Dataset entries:
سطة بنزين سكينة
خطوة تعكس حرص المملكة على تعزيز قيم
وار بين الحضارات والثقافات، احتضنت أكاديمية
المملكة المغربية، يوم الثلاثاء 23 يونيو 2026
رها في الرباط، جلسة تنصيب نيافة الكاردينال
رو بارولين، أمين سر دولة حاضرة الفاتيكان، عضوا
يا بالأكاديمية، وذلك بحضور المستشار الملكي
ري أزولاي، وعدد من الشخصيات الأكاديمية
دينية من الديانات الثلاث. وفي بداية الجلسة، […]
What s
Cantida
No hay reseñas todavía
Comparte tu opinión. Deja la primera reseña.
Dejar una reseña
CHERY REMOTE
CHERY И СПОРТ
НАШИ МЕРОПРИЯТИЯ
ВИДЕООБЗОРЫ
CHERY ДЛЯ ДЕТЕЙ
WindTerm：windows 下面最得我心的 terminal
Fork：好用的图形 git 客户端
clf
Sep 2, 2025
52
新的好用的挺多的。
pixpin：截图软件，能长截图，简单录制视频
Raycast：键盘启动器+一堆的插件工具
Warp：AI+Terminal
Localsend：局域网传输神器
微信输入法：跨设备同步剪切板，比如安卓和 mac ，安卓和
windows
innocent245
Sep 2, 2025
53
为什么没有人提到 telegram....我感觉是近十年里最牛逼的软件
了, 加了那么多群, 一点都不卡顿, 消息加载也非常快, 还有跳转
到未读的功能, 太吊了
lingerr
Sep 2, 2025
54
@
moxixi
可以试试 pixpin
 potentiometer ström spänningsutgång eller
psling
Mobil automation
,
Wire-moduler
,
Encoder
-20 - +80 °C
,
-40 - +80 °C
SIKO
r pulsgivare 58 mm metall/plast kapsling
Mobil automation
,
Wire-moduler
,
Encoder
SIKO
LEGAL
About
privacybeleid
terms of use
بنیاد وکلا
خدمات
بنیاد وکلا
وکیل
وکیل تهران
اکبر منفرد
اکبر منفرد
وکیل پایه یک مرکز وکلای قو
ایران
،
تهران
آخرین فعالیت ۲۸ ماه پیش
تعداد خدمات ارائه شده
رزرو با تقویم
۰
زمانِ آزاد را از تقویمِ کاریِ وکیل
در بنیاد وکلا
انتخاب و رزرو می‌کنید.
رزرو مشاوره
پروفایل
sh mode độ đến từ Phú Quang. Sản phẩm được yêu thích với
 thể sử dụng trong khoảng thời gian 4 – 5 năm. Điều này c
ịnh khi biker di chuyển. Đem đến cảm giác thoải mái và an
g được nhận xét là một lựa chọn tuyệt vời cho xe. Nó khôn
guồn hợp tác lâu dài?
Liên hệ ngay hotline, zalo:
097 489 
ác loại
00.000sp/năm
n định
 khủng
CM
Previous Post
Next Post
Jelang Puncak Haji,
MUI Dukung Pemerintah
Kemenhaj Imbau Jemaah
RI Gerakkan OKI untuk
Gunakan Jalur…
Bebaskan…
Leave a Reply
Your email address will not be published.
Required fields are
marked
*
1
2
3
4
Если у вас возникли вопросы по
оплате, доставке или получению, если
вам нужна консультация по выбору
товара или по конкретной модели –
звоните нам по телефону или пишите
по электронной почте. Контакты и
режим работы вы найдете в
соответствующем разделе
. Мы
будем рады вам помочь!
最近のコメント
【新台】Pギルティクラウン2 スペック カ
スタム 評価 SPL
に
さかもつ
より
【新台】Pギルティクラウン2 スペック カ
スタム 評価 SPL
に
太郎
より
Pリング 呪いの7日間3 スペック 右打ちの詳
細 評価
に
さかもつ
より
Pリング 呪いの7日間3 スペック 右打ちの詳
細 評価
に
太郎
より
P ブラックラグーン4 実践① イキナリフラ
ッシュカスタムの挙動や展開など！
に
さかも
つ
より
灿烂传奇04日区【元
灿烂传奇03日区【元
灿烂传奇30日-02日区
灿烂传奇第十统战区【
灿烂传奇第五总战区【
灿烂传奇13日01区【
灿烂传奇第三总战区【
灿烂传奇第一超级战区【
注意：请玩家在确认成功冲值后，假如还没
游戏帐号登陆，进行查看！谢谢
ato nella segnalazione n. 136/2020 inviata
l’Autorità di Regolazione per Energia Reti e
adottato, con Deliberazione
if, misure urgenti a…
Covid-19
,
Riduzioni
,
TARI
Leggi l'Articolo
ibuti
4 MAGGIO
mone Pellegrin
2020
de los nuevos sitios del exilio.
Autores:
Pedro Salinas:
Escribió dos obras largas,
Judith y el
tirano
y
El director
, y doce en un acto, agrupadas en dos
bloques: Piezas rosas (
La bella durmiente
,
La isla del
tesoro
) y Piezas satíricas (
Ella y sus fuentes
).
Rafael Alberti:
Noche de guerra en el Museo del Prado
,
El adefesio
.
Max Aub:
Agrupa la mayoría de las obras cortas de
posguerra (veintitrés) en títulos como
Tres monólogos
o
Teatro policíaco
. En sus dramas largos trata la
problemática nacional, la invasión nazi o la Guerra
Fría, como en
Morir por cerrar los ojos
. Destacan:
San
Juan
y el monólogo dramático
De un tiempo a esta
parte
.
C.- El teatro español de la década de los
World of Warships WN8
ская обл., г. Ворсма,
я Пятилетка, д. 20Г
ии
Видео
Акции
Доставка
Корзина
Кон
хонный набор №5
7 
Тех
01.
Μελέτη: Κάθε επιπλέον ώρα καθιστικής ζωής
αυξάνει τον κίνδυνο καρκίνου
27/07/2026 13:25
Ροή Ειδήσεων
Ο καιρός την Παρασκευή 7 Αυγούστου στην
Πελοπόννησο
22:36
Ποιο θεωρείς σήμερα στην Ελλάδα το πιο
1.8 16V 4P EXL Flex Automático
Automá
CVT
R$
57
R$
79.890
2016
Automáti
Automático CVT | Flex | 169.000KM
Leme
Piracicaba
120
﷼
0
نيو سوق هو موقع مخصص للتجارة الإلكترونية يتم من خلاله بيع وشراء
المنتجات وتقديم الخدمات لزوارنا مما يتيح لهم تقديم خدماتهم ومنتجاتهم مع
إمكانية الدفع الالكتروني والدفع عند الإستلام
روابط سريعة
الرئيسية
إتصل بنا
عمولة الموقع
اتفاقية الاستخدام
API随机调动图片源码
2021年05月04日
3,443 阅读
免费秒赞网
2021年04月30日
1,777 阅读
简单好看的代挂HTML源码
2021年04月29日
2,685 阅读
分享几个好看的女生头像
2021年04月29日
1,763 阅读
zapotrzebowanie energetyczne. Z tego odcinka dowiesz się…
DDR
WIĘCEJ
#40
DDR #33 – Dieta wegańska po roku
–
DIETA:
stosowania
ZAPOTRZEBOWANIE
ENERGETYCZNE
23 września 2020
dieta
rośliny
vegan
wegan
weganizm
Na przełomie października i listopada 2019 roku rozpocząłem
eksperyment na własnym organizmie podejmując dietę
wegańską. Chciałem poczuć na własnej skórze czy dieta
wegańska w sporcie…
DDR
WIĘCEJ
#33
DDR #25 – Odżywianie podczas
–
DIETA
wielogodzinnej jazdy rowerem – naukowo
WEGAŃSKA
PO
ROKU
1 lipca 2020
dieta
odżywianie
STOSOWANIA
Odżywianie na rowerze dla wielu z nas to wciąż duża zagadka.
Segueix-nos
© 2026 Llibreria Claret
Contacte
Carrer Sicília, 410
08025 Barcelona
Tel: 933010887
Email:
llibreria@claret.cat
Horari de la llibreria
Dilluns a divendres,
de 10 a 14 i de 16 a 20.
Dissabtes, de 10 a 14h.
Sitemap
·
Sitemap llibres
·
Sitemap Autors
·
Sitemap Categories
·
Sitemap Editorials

What the exercise asks
Lines in the records above that carry the word "como" are to be located and copied.

Solution to this task
posguerra (veintitrés) en títulos como
Fría, como en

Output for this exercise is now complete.